Tag Archives: Geniverse

Virtual CRISPR-like techniques engage students in editing dragon DNA

The CRISPR gene editing technique is faster, cheaper, and more accurate than past methods of editing DNA. And it’s creating a huge buzz in the world of science and medical research. By precisely removing, adding, or altering part of the genome, CRISPR enables geneticists to target and edit genes that are associated with genetic diseases—without affecting other areas of the genome, a major drawback of previous approaches.

A recent story (CRISPR, 5 ways) includes a video, produced by Wired magazine, in which a biology professor at NYU explains CRISPR to a seven-year-old, a high school student, a college student, a graduate student, and an expert scientist in the field of genetics. The conversations range from genomes to the value of basic research.

In the final conversation with the expert scientist, the focus shifts to the level of DNA and genome engineering. Scientists who use CRISPR must understand the underlying mechanisms by which the genes affect particular genetic traits and disorders. They’re able to learn about the composition and functionality of genes from model species they study and apply what they’ve learned to another target species (e.g., the mouse is a model species for human genetic disease).

We’ve created an online learning environment that allows middle and high school students to do the same.

Geniventure, dragon genetics software

Geniventure, the next generation of our popular dragon genetics software Geniverse, places students in a virtual underground lab where they perform genetic experiments with drakes, the model organism for dragons. There is real biology behind the mythical drake and dragon genes and traits, which have been carefully compiled from the actual genes and associated traits of the anole lizard, mouse, fruit fly, zebrafish, and other model species used to study genetics. The genes that affect horns, wings, color, and other drake traits are genes that are involved in the development and functioning of similar traits in real organisms.

In our Geniventure game, students zoom into a drake’s genes, see the actual DNA code behind them, and manipulate the resulting proteins as the proteins do the work of producing traits. The first set of protein-based challenges using this new interface revolves around scale color (modeled after the same genes for human skin color) and allows students to edit the genes of an albino drake. After working with the proteins that produce melanin and discovering a broken enzyme that results in an albino drake, students enter the nucleus of the cell to change the drake’s genes (and DNA) from producing the broken enzyme so that it can create the functional protein, ultimately generating a drake with color distributed throughout its scales.

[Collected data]

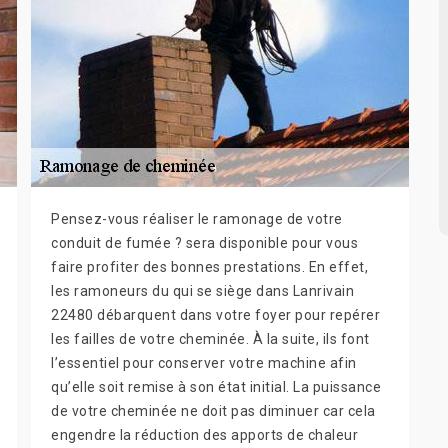
Pensez-vous réaliser le ramonage de votre
conduit de fumée ? sera disponible pour vous
faire profiter des bonnes prestations. En effet,
les ramoneurs du qui se siège dans Lanrivain
22480 débarquent dans votre foyer pour repérer
les failles de votre cheminée. À la suite, ils font
l’essentiel pour conserver votre machine afin
qu’elle soit remise à son état initial. La puissance
de votre cheminée ne doit pas diminuer car cela
engendre la réduction des apports de chaleur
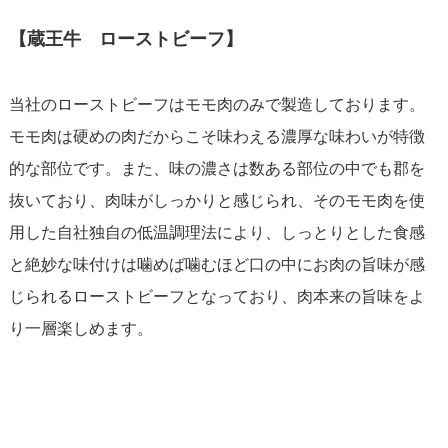
【蔵王牛 ローストビーフ】
当社のローストビーフはモモ肉のみで製造しております。
モモ肉は硬めの肉だからこそ味わえる濃厚な味わいが特徴
的な部位です。また、味の濃さは数ある部位の中でも郡を
抜いており、肉味がしっかりと感じられ、そのモモ肉を使
用した自社独自の低温調理法により、しっとりとした食感
と絶妙な味付けは噛めば噛むほど口の中にお肉の旨味が感
じられるローストビーフとなっており、肉本来の旨味をよ
り一層楽しめます。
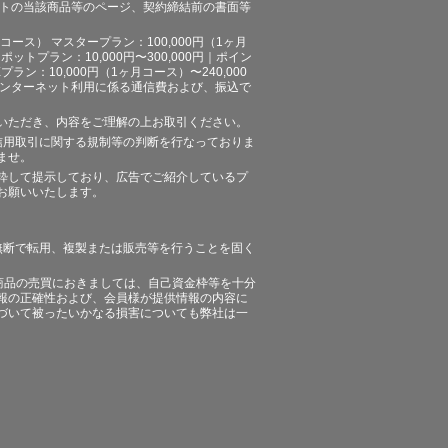
イトの当該商品等のページ、契約締結前の書面等
ース） マスタープラン：100,000円（1ヶ月
ポットプラン：10,000円〜300,000円｜ポイン
プラン：10,000円（1ヶ月コース）〜240,000
途、インターネット利用に係る通信費および、振込で
いただき、内容をご理解の上お取引ください。
信用取引に関する規制等の判断を行なっておりま
ませ。
粋して提示しており、広告でご紹介しているプ
お願いいたします。
無断で転用、複製または販売等を行うことを固く
商品の売買におきましては、自己資金枠等を十分
報の正確性および、会員様が提供情報の内容に
づいて被ったいかなる損害についても弊社は一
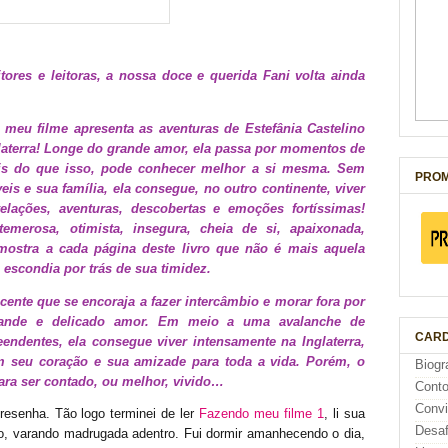
tores e leitoras, a nossa doce e querida Fani volta ainda
meu filme apresenta as aventuras de Estefânia Castelino
nglaterra! Longe do grande amor, ela passa por momentos de
 mais do que isso, pode conhecer melhor a si mesma. Sem
PROM
is e sua família, ela consegue, no outro continente, viver
lações, aventuras, descobertas e emoções fortíssimas!
 temerosa, otimista, insegura, cheia de si, apaixonada,
 mostra a cada página deste livro que não é mais aquela
 escondia por trás de sua timidez.
cente que se encoraja a fazer intercâmbio e morar fora por
rande e delicado amor. Em meio a uma avalanche de
CARD
endentes, ela consegue viver intensamente na Inglaterra,
 seu coração e sua amizade para toda a vida. Porém, o
Biogr
para ser contado, ou melhor, vivido…
Cont
Conv
resenha. Tão logo terminei de ler
Fazendo meu filme 1
, li sua
Desaf
, varando madrugada adentro. Fui dormir amanhecendo o dia,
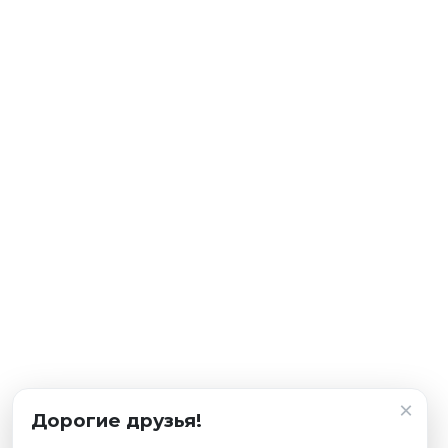
×
Дорогие друзья!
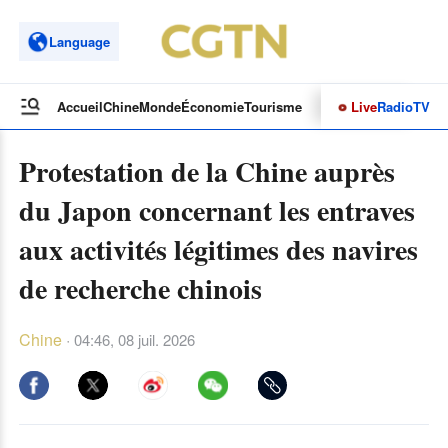
Language
Live
Radio
TV
Accueil
Chine
Monde
Économie
Tourisme
Culture&Sport
Opinions
Protestation de la Chine auprès
du Japon concernant les entraves
aux activités légitimes des navires
de recherche chinois
Chine
·
04:46, 08 juil. 2026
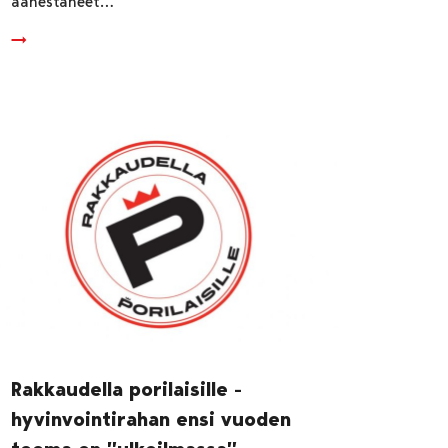
äänestäneet…
Rakkaudella porilaisille -
hyvinvointirahan ensi vuoden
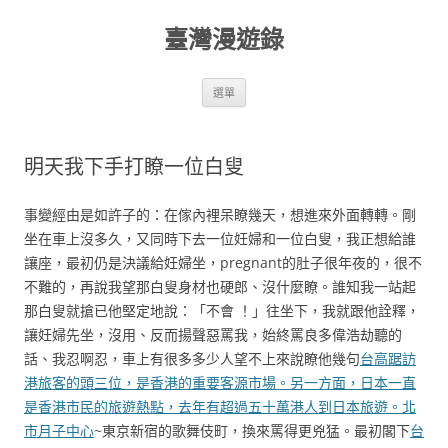
跳
至
臺灣漫遊錄
主
要
內
容
選單
明天我下手打瞭一位白叟
事變經由是如許子的：在傢內裡呆瞭幾天，想進來外面轉轉。剛
坐在車上沒多久，又同時下去一位妊婦和一位白叟，我正想給誰
讓座，最初仍是決議給妊婦坐，pregnant的肚子很年夜的，很不
不難的，再說我望那白叟身材也硬郎、沒什麼瞭。誰知我一站起
那白叟就搶已他堅定地說：「不會 ！」往坐下，我就跟他詮釋，
讓妊婦先坐，沒用、反而揚聲惡罵我，始終罵良多偉浩劫聽的
話、我忍啊忍，車上有很多多少人望不上來說瞭他幾句
台高踞訪
港旅客的頭三位，是香港的重要客源市場。另一方面，日本一直
是香港市民的旅遊熱點，去年有超過五十萬港人到日本旅遊。北
市月子中心
~東京新宿的歌舞伎町，換來罵得更兇猛。最初閣下
台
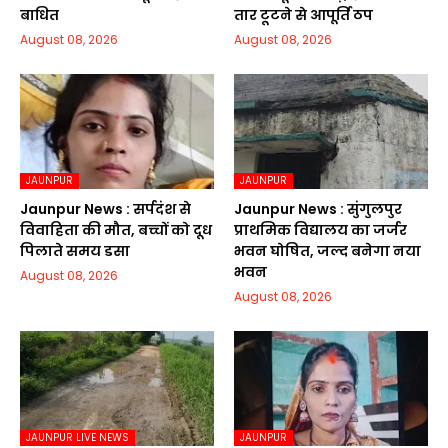
बाधित
तार टूटने से आपूर्ति ठप
August 08, 2026
August 08, 2026
JAUNPUR
JAUNPUR
Jaunpur News : सर्पदंश से
Jaunpur News : सुंगुलपुर
विवाहिता की मौत, बच्चों को दूध
प्राथमिक विद्यालय का जर्जर
पिलाते समय डसा
भवन घोषित, जल्द बनेगा नया
भवन
August 08, 2026
August 08, 2026
JAUNPUR LIVE NEWS
JAUNPUR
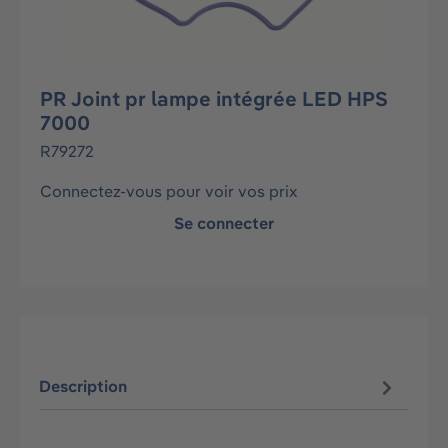
PR Joint pr lampe intégrée LED HPS
7000
R79272
Connectez-vous pour voir vos prix
Se connecter
Description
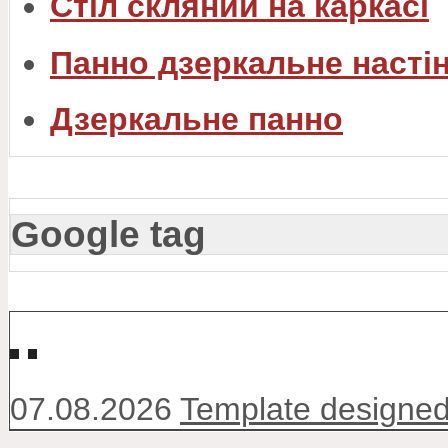
Стіл скляний на каркасі
Панно дзеркальне насті
Дзеркальне панно
Google tag
↑↑↑
07.08.2026
Template designed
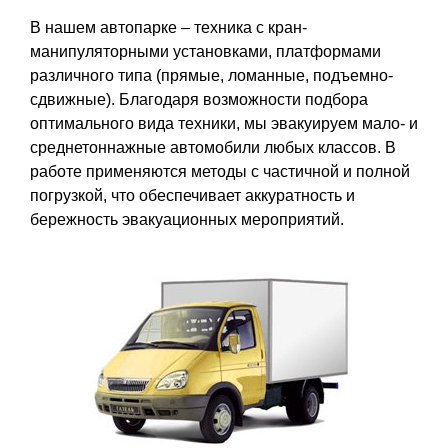
В нашем автопарке – техника с кран-
манипуляторными установками, платформами
различного типа (прямые, ломанные, подъемно-
сдвижные). Благодаря возможности подбора
оптимального вида техники, мы эвакуируем мало- и
среднетоннажные автомобили любых классов. В
работе применяются методы с частичной и полной
погрузкой, что обеспечивает аккуратность и
бережность эвакуационных мероприятий.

PROMPT: In the article on virtual gene editing, which organism serves as the model organism for dragons in Geniventure?

REPLY: The drake.